WHAT TO WORK ON.
1 - Answer these questions about the guest post on the MCA circular:
(a) Who contributed the post?
(b) Under which law does the Ministry of Corporate Affairs issue its circulars?
(c) What does the post say the MCA keeps coming out with circulars to do?
2 - Rewrite everything in the guest post on the MCA circular from "They can be" down to "wanted to write.", swapping "corporate India" for "Indian businesses".

PASSAGE FOR REVIEW.

--- --- ---

Guest Post: MCA Circular on Related Party Transactions

[The following post is
contributed by Vinod Kothari and Shampita Das of Vinod Kothari & Co.
They can be contacted at vinod@vinodkothari.com
and shampita@vinodkothari.com
respectively]
The
Ministry of Corporate Affairs (MCA) drives what corporate India will do, or
will not do, or will do with rudders and rigours, under the new Companies Act
2013. It was the 30th of the Circulars issued under the new law on
17 July 2014, only a few months after the new law has partly been brought into
force. As the rigidities and absurdities of the law come to the fore, the MCA
continues to come out with circulars to moderate and tone down the law, but
often, the language is ambiguous, leaving corporate India looking for yet more
clarifications to the clarifications. Sadly enough, if the classic rule of
interpretation has been that the Parliament knew what it wanted to write, now
the clue is – the MCA knew what the Parliament wanted to write.

--- --- ---

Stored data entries
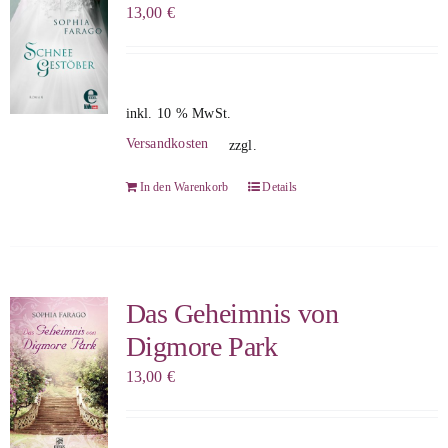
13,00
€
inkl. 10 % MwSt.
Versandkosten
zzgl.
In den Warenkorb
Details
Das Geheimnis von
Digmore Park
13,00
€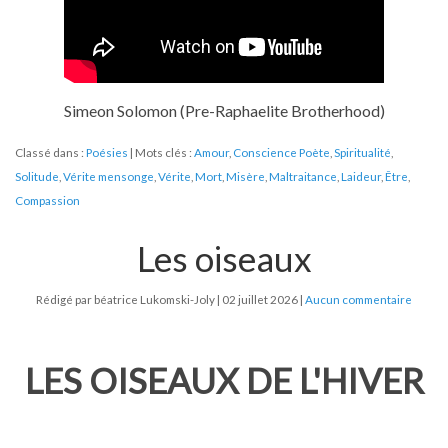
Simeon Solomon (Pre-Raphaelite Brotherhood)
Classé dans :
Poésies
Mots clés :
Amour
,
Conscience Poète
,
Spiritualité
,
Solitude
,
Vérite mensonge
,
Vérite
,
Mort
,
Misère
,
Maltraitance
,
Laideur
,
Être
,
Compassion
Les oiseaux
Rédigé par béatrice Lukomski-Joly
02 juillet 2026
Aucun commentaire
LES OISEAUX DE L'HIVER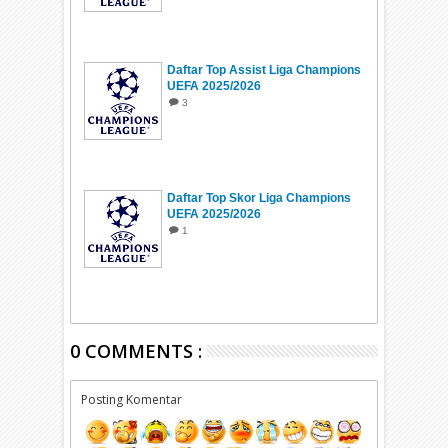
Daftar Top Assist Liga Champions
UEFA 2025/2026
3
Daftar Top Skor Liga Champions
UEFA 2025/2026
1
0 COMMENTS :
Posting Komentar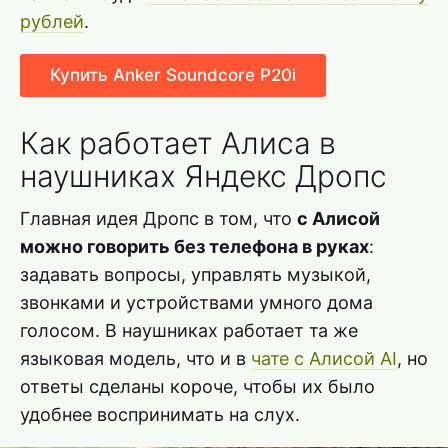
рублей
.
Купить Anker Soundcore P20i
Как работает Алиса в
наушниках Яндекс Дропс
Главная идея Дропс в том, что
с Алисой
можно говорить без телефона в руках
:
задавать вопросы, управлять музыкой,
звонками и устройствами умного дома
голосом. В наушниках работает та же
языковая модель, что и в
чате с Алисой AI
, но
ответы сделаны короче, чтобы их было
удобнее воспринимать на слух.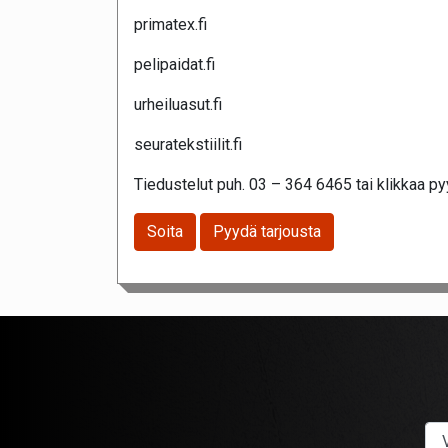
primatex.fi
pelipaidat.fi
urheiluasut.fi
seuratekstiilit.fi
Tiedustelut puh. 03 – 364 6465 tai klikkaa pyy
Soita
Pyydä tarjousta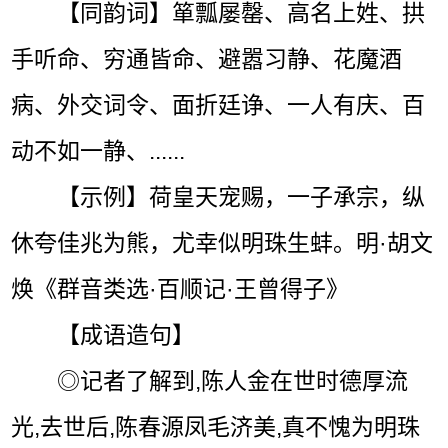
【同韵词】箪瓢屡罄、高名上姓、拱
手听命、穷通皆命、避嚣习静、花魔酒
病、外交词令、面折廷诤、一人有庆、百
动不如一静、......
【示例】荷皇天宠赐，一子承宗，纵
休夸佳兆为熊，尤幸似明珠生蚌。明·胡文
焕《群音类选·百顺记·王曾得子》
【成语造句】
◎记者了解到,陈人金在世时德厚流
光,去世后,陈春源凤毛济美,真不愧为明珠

--- --- ---

ANSWERS PROVIDED.
1 -
(a) Vinod Kothari and Shampita Das of Vinod Kothari & Co.
(b) The new Companies Act 2013.
(c) To moderate and tone down the law.

2 -
They can be contacted at vinod@vinodkothari.com
and shampita@vinodkothari.com
respectively]
The
Ministry of Corporate Affairs (MCA) drives what Indian businesses will do, or
will not do, or will do with rudders and rigours, under the new Companies Act
2013. It was the 30th of the Circulars issued under the new law on
17 July 2014, only a few months after the new law has partly been brought into
force. As the rigidities and absurdities of the law come to the fore, the MCA
continues to come out with circulars to moderate and tone down the law, but
often, the language is ambiguous, leaving Indian businesses looking for yet more
clarifications to the clarifications. Sadly enough, if the classic rule of
interpretation has been that the Parliament knew what it wanted to write, now
the clue is – the MCA knew what the Parliament wanted to write.